● **What you have to do**:
Rewrite the material below, swapping each occurrence of "Subaru" for "Toyota" and leaving everything else unchanged.

● **Dataset records**:
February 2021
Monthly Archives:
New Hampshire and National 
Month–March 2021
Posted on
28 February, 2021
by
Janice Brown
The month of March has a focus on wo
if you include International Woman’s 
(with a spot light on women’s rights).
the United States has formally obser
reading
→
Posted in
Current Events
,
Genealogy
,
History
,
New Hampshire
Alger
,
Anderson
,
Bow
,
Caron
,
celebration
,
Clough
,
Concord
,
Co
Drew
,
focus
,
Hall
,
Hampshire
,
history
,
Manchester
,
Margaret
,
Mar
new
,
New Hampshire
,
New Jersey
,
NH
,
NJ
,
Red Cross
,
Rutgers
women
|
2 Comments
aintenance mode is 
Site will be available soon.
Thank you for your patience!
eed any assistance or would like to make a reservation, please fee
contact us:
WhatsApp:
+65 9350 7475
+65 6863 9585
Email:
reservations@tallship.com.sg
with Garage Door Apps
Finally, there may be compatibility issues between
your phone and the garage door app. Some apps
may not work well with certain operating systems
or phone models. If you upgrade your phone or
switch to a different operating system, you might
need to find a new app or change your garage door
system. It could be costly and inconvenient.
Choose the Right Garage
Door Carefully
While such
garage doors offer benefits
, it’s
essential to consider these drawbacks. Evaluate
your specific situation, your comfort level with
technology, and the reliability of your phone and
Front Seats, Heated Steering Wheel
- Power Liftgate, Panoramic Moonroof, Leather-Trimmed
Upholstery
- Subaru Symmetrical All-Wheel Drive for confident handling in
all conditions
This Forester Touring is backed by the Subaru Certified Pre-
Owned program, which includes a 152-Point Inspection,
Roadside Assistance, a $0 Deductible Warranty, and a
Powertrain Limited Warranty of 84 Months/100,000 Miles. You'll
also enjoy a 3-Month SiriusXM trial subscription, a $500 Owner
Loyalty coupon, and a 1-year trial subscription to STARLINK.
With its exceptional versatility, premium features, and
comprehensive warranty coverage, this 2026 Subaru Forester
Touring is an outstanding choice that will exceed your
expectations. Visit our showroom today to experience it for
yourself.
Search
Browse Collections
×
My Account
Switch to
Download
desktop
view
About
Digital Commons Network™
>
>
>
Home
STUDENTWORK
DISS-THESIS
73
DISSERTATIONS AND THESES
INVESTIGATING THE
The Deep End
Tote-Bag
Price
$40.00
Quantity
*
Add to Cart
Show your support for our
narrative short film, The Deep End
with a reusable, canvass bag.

● **Final answer**:
February 2021
Monthly Archives:
New Hampshire and National 
Month–March 2021
Posted on
28 February, 2021
by
Janice Brown
The month of March has a focus on wo
if you include International Woman’s 
(with a spot light on women’s rights).
the United States has formally obser
reading
→
Posted in
Current Events
,
Genealogy
,
History
,
New Hampshire
Alger
,
Anderson
,
Bow
,
Caron
,
celebration
,
Clough
,
Concord
,
Co
Drew
,
focus
,
Hall
,
Hampshire
,
history
,
Manchester
,
Margaret
,
Mar
new
,
New Hampshire
,
New Jersey
,
NH
,
NJ
,
Red Cross
,
Rutgers
women
|
2 Comments
aintenance mode is 
Site will be available soon.
Thank you for your patience!
eed any assistance or would like to make a reservation, please fee
contact us:
WhatsApp:
+65 9350 7475
+65 6863 9585
Email:
reservations@tallship.com.sg
with Garage Door Apps
Finally, there may be compatibility issues between
your phone and the garage door app. Some apps
may not work well with certain operating systems
or phone models. If you upgrade your phone or
switch to a different operating system, you might
need to find a new app or change your garage door
system. It could be costly and inconvenient.
Choose the Right Garage
Door Carefully
While such
garage doors offer benefits
, it’s
essential to consider these drawbacks. Evaluate
your specific situation, your comfort level with
technology, and the reliability of your phone and
Front Seats, Heated Steering Wheel
- Power Liftgate, Panoramic Moonroof, Leather-Trimmed
Upholstery
- Toyota Symmetrical All-Wheel Drive for confident handling in
all conditions
This Forester Touring is backed by the Toyota Certified Pre-
Owned program, which includes a 152-Point Inspection,
Roadside Assistance, a $0 Deductible Warranty, and a
Powertrain Limited Warranty of 84 Months/100,000 Miles. You'll
also enjoy a 3-Month SiriusXM trial subscription, a $500 Owner
Loyalty coupon, and a 1-year trial subscription to STARLINK.
With its exceptional versatility, premium features, and
comprehensive warranty coverage, this 2026 Toyota Forester
Touring is an outstanding choice that will exceed your
expectations. Visit our showroom today to experience it for
yourself.
Search
Browse Collections
×
My Account
Switch to
Download
desktop
view
About
Digital Commons Network™
>
>
>
Home
STUDENTWORK
DISS-THESIS
73
DISSERTATIONS AND THESES
INVESTIGATING THE
The Deep End
Tote-Bag
Price
$40.00
Quantity
*
Add to Cart
Show your support for our
narrative short film, The Deep End
with a reusable, canvass bag.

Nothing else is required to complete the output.